Editor's Note: “China After Accession to the WTO: Customer or Competitor for Western U.S. Horticultural Producers” will be discussed at 2 p.m. Tuesday, Nov. 9 at Western Growers 79th Annual Meeting, “Islands of Opportunity,” at the Fairmont Orchid in Hawaii.

China is emerging as one of the fastest growing producers in the world. Rising incomes and its increasing market-oriented economy, however, are also shifting demand rapidly. China has already surfaced as a competitor for fruits and vegetables grown in the United States.

“It is imperative that we are aware of our mounting competition to the East. As the global marketplace transforms,” said Thomas Nassif, Western Growers president and CEO. “We must explore ways to keep domestic production viable while looking at the increasing competition in our Asian market.”

The seminar will be conducted by Scott Rozelle, professor in the Department of Agricultural and Resource Economics at the University of California at Davis and the University's Chancellor Fellow in 2000. Rozelle's research has focused almost exclusively on China concentrating on agricultural policy, including the supply, demand and trade in agricultural projects, the emergence and evolution of markets and other economic institutions in the transition process and their implications for equity and efficiency; and the economics of poverty and inequality.

Supply-demand drive

“I will examine the underlying forces that will be driving the supply, demand, marketing and trade of fruits and vegetables inside China and into and out of China through international markets,” Rozelle said. “Issues such as the recent expansion of production capacity; China's marketing reforms; the rise of supermarkets and the accession of China to the WTO.”

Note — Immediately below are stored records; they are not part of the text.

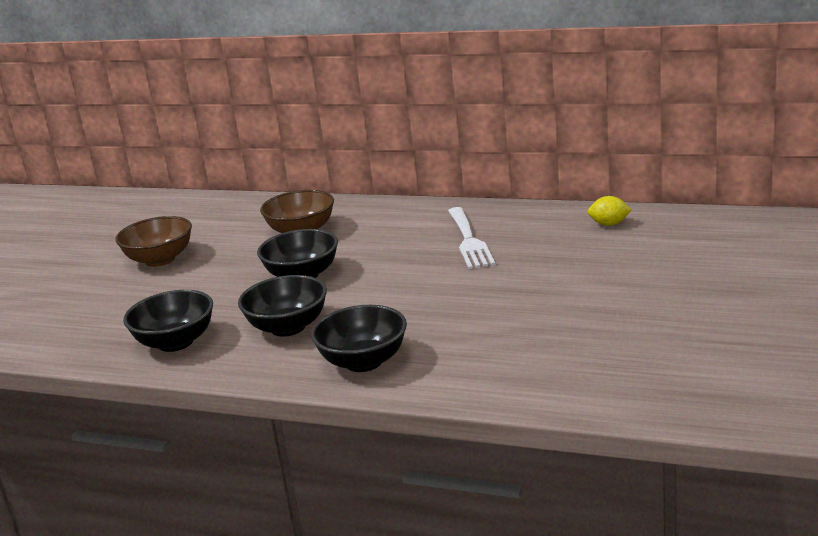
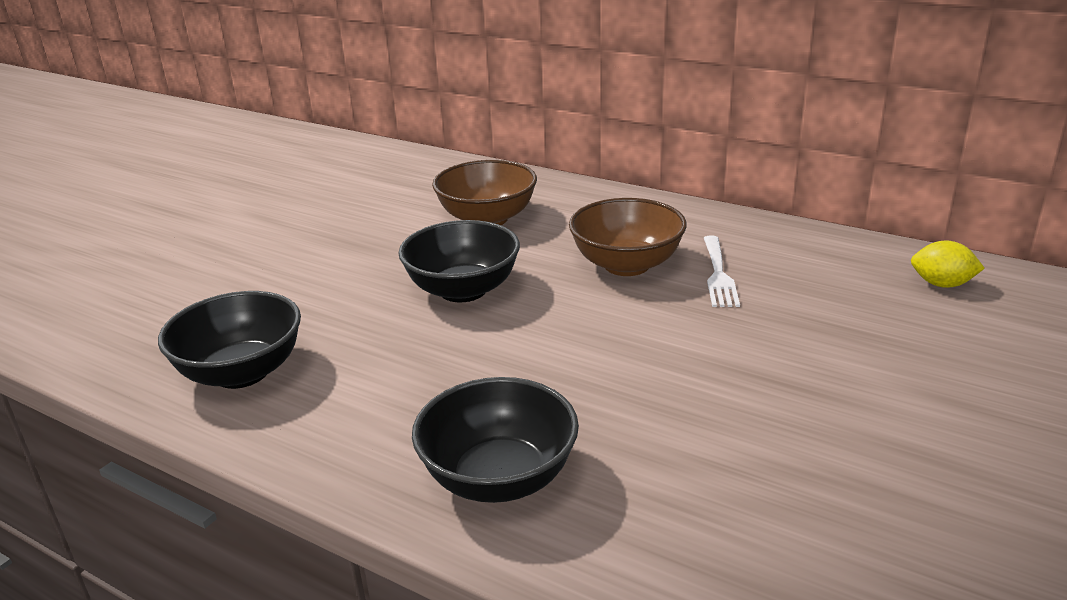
camera: 10 degrees right, 5 degrees up
brown bowl [115,216,192,267] -> brown bowl moved to [569,198,687,276]
black bowl [238,275,327,337] -> none
white fork [448,207,496,269] -> white fork [704,236,740,307], size x0.65

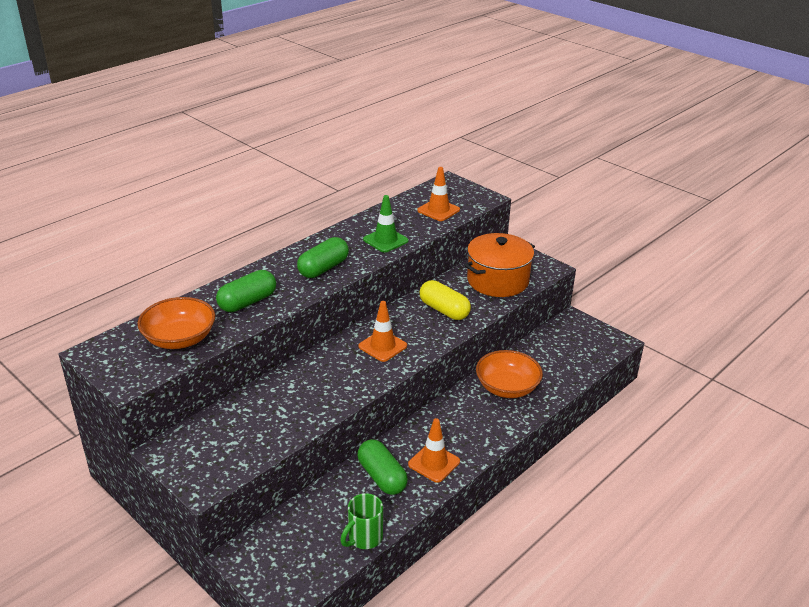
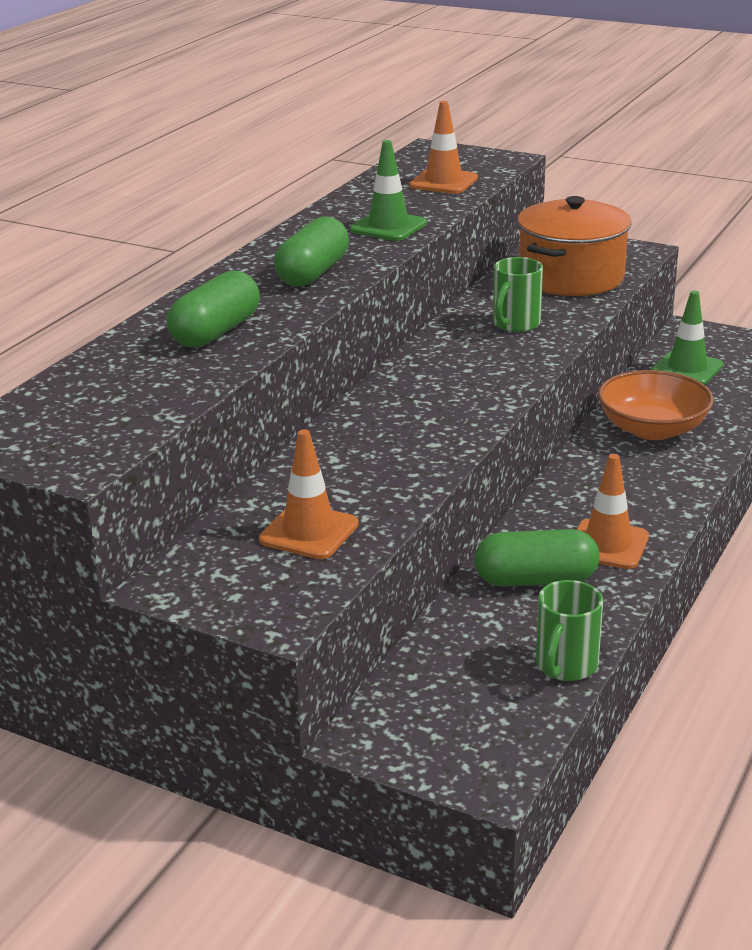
camera: 15 degrees left, 5 degrees down
orange bowl [137,297,215,349] -> none
green capsule [357,439,408,495] -> green capsule turned 45 degrees counterclockwise [474,529,600,587]
orange traffic cone [358,301,407,362] -> orange traffic cone moved to [259,429,359,559]
yellow capsule [420,280,471,320] -> green mug [493,257,543,332]
none -> green traffic cone [652,291,723,385]

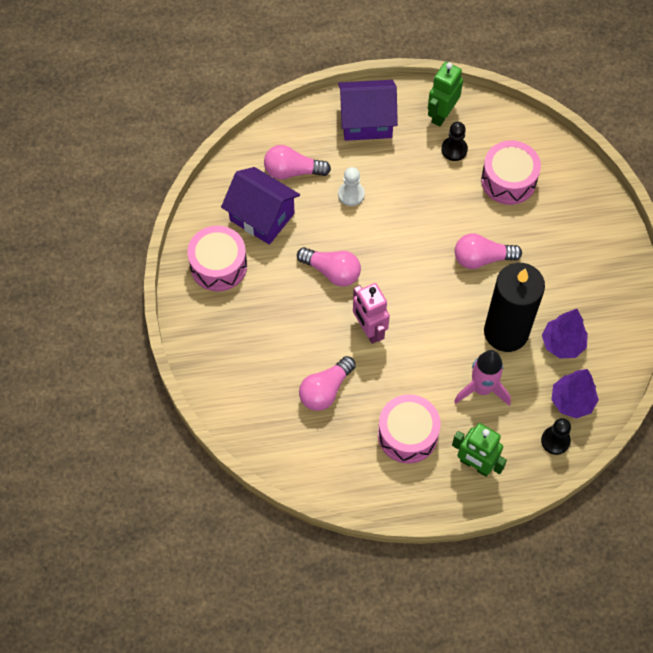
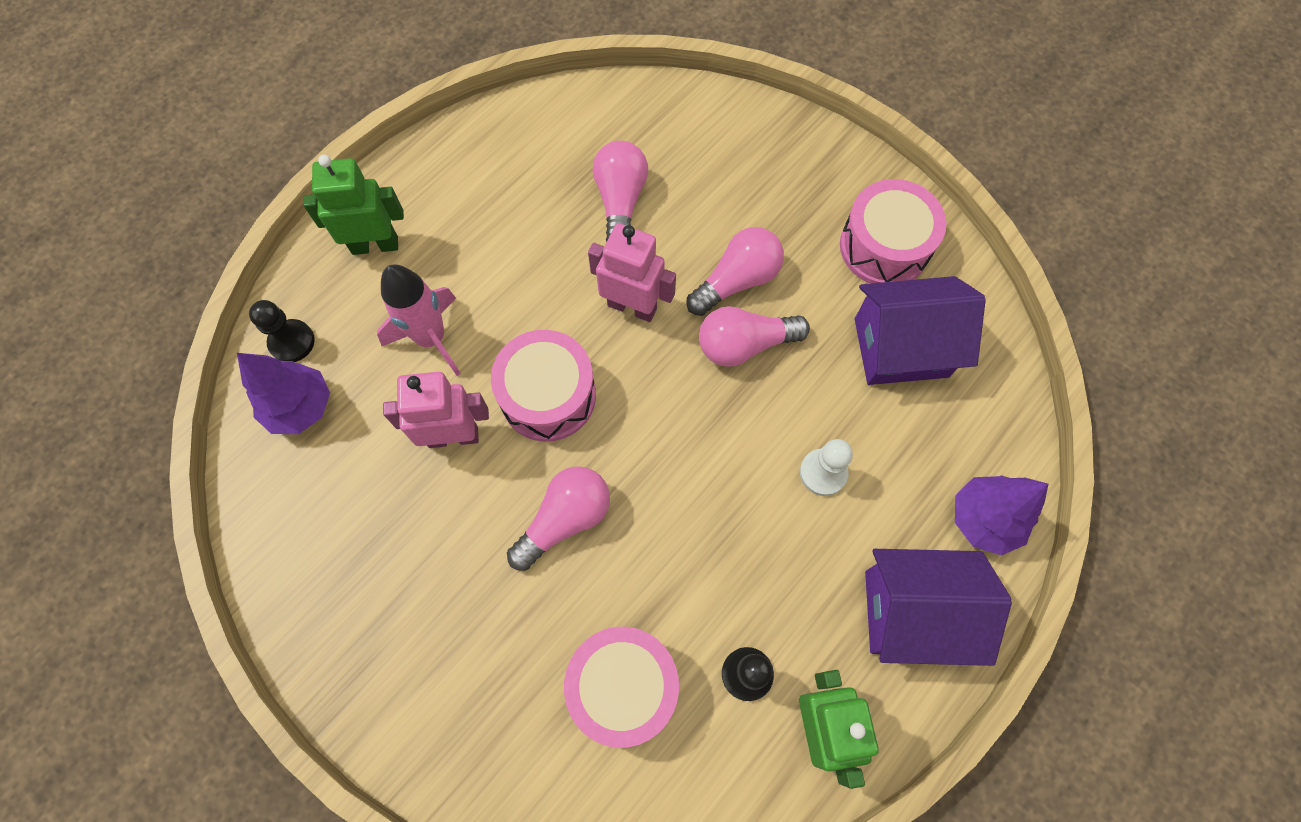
camera: 140 degrees right, 5 degrees up
pink light bulb [264,145,331,180] -> pink light bulb moved to [687,227,784,316]
purple house [338,80,398,141] -> purple house turned 45 degrees clockwise [865,549,1012,666]
pink drum [378,394,441,464] -> pink drum moved to [491,330,596,442]
black candle [484,263,545,352] -> pink robot [383,372,489,448]
purple tree [542,309,588,358] -> purple tree moved to [955,475,1048,556]

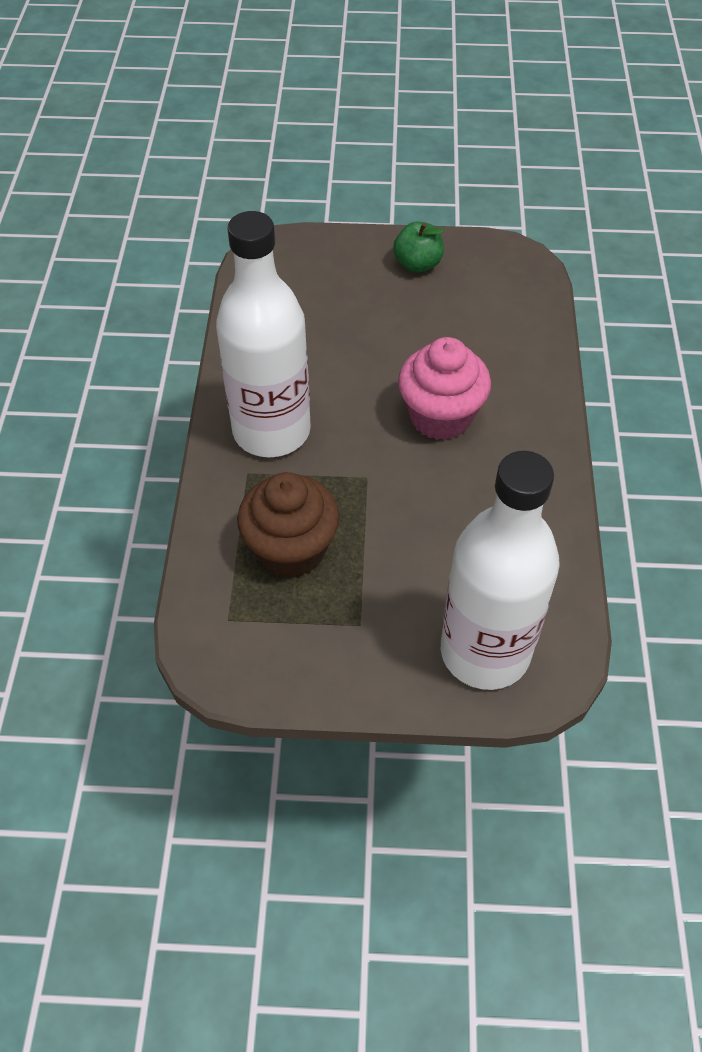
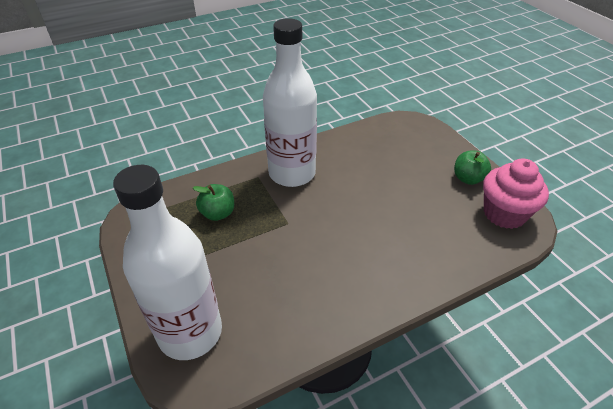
camera: 60 degrees right, 10 degrees down
brown cupcake [237,472,340,578] -> green apple [193,184,234,221]
pink cupcake [398,337,491,440] -> pink cupcake moved to [483,158,549,229]

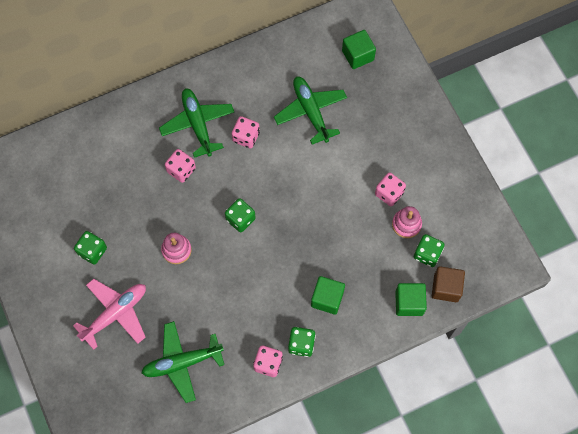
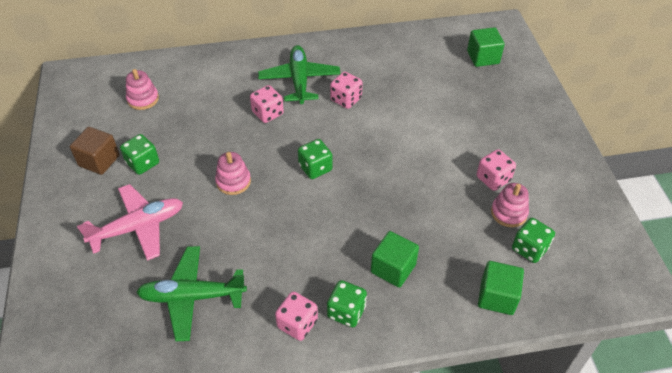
camera: 15 degrees right, 20 degrees down
green plane [274,77,347,145] -> none
brown cube [432,266,465,302] -> brown cube moved to [70,127,120,175]
none -> pink stacking toy [126,69,159,110]

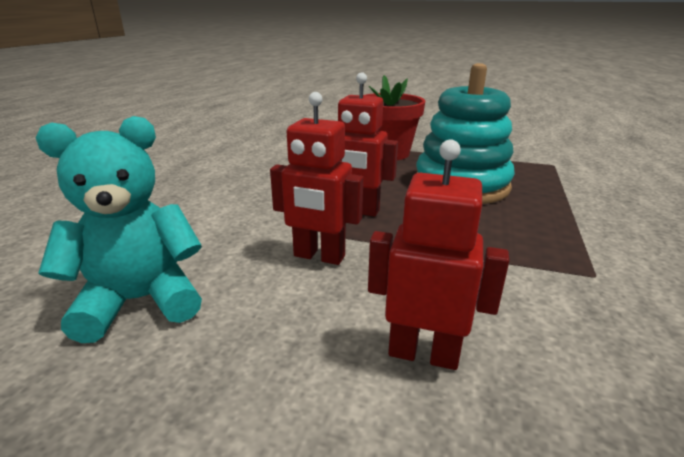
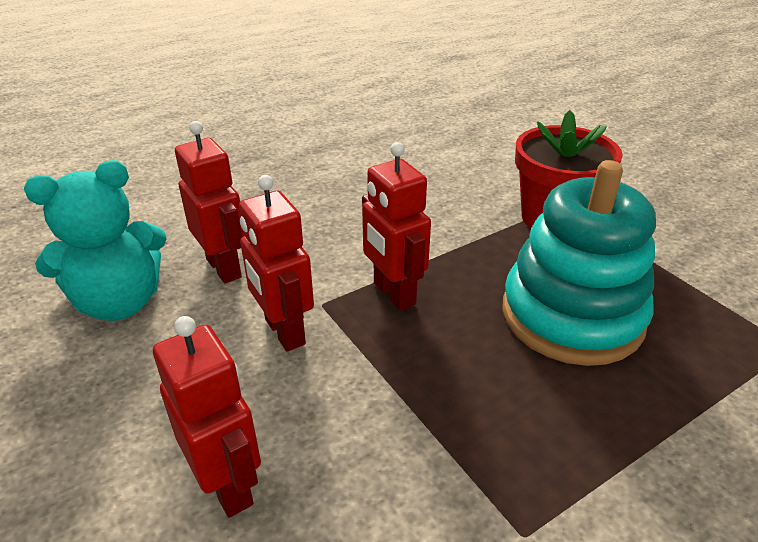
camera: 40 degrees right, 10 degrees up
turquoise teddy bear [36,116,202,343] -> turquoise teddy bear turned 135 degrees clockwise [24,160,167,321]
none -> red robot [175,121,244,283]

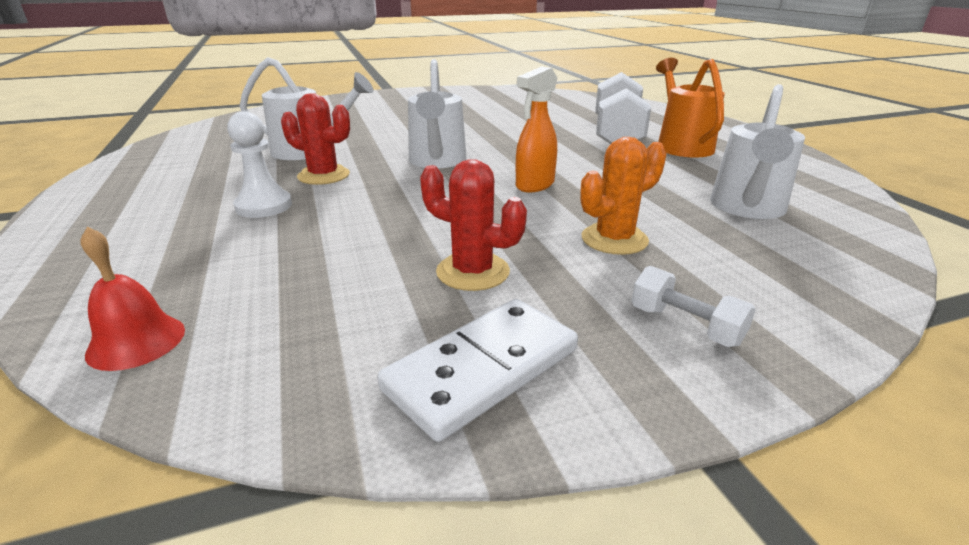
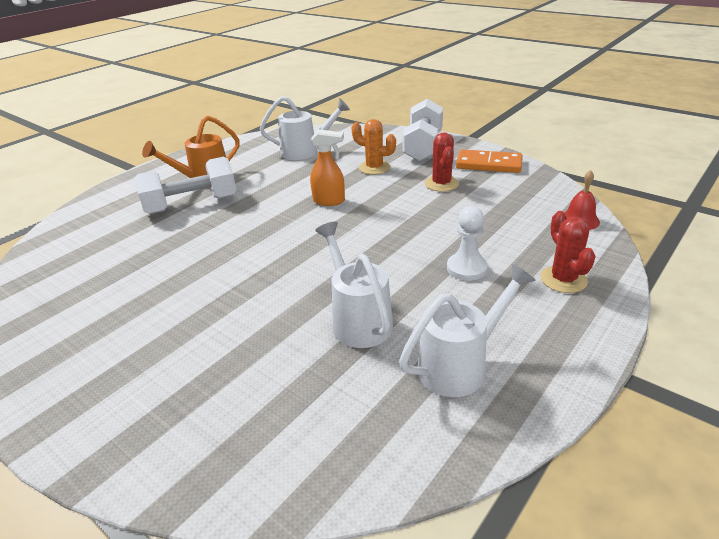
camera: 120 degrees left, 5 degrees up
red cactus [281,93,350,185] -> red cactus moved to [540,211,596,293]
white domino [377,299,578,442] -> orange domino [456,149,523,173]
white watering can [408,59,467,168] -> white watering can moved to [399,264,536,397]
white dumbbell [631,266,756,347] -> white dumbbell [402,98,443,162], size x2.11

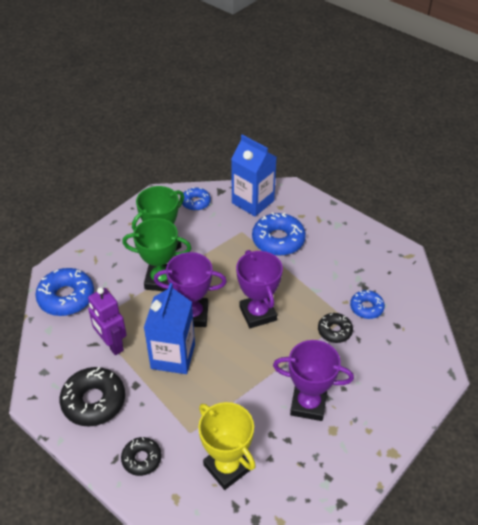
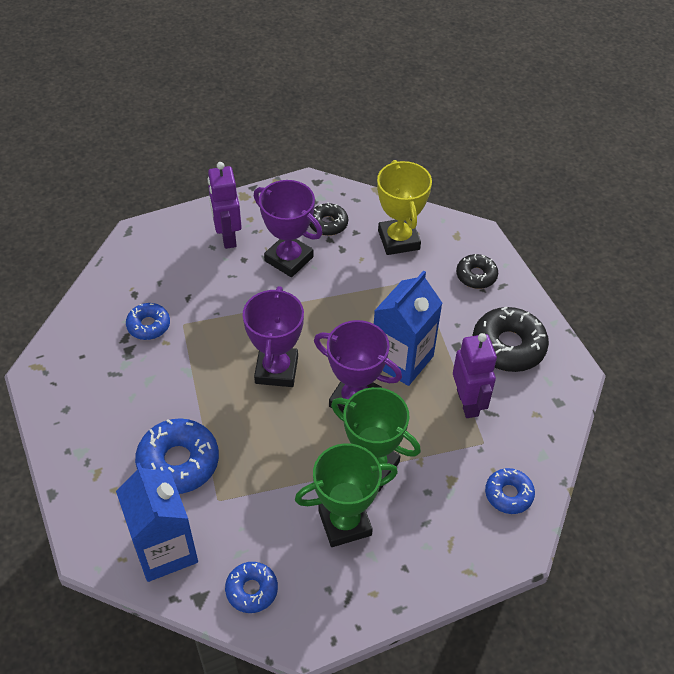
camera: 155 degrees left, 5 degrees up
blue donut [35,268,94,316] -> blue donut [485,468,535,514], size x0.59
black donut [318,313,353,343] -> black donut moved to [310,202,348,236]
none -> purple robot [208,162,242,249]

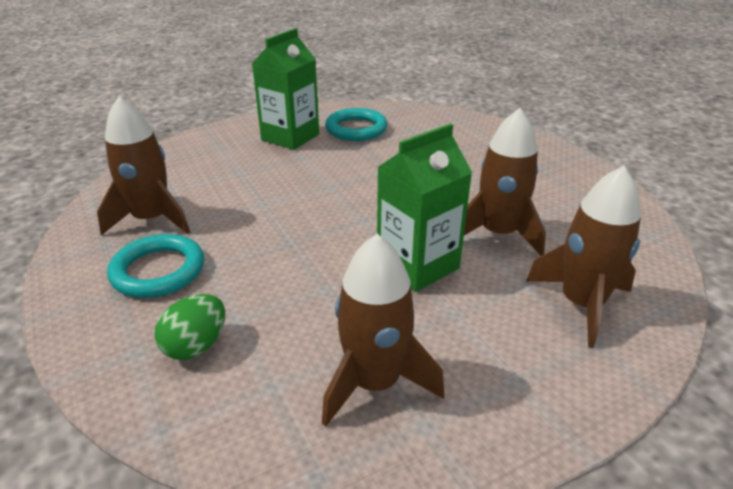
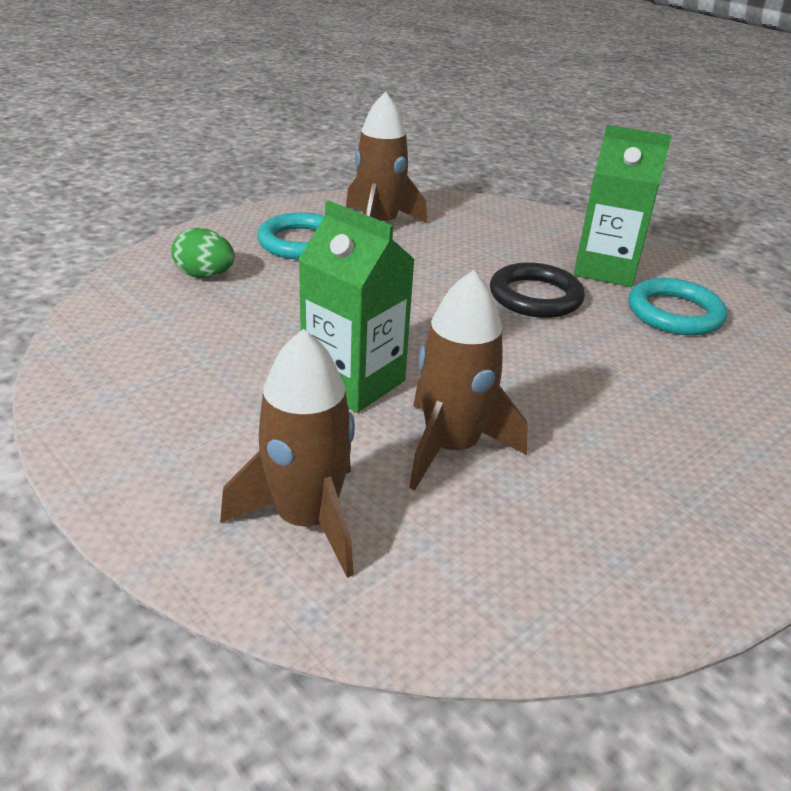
camera: 75 degrees right, 0 degrees up
brown rocket [322,234,444,427] -> none
none -> black ring [490,262,585,318]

Rozelle is the chair of the International Advisory Board of the Center for Chinese Agricultural Policy and he recently received the Quality of Research Discovery Award from the American Agricultural Economics Association. He is also an associate director of the University of California's Agricultural Issues Center.

Western Growers 79th Annual Meeting will include a hands-on nutrition workshop. A yearly highlight of the convention is the Political Action Committee breakfast, featuring leading opinion makers, including Ken Khachigian, political strategist and former speechwriter to Ronald Reagan and a fundraiser benefiting Western Growers Charitable Western Growers Award of Honor recipient this year is Don Talley, president of Talley Farms and Talley Vineyards in Arroyo Grande, Calif., at the annual convention in Hawaii. The Award of Honor is given to an individual member who has demonstrated excellence in the field of agriculture and community service.

“Don demonstrates everything we have come to associate with leadership, compassion, drive and a true love of farming,” said Western Growers President and CEO Tom Nassif. “He has dedicated himself to the improvement of the industry and he carries on a tradition of quality, stewardship and innovation. It is our honor to pay tribute to his life's work.”

Long established

The Talley's began farming in 1948, when Oliver Talley started growing specialty vegetables in the Arroyo Grande Valley. Today, two generations maintain Talley Farms' international reputation for quality produce. Talley Farms is a grower, packer and shipper of beans, bell peppers, cabbage, lettuce, spinach, squash, mixed vegetables and other commodities. Talley Vineyards produced its first wine, 450 cases, in 1986. The winery's first five vintages were produced in a small winery near the farm's vegetable coolers.

High quality and long-term sustainability are the two guiding principles in the family's farming operations. Biologically based farming techniques are employed and pesticide use is generally avoided throughout the vineyards. The winery produces about 14,000 cases annually.

Talley was a member of Class 2 for the Agricultural Leadership program and served on the Western Growers board of directors from 1984 to 1999. He was a member of the Board of Governors, Council of California Growers from 1978 to 1985, was Chairman in 1984. In 1992, he was named as San Luis Obispo's Agriculturist of the Year. Talley has also served on the Board of Directors for the Grower-Shipper Vegetable Association in Santa Barbara and San Luis Obispo counties and Farm Credit West. He is also a founding member of the San Luis Obispo County Agricultural Task Force, where he served as president in 1994. He was a member of the Board of Governors for the Council of California Growers from 1978 until 1985.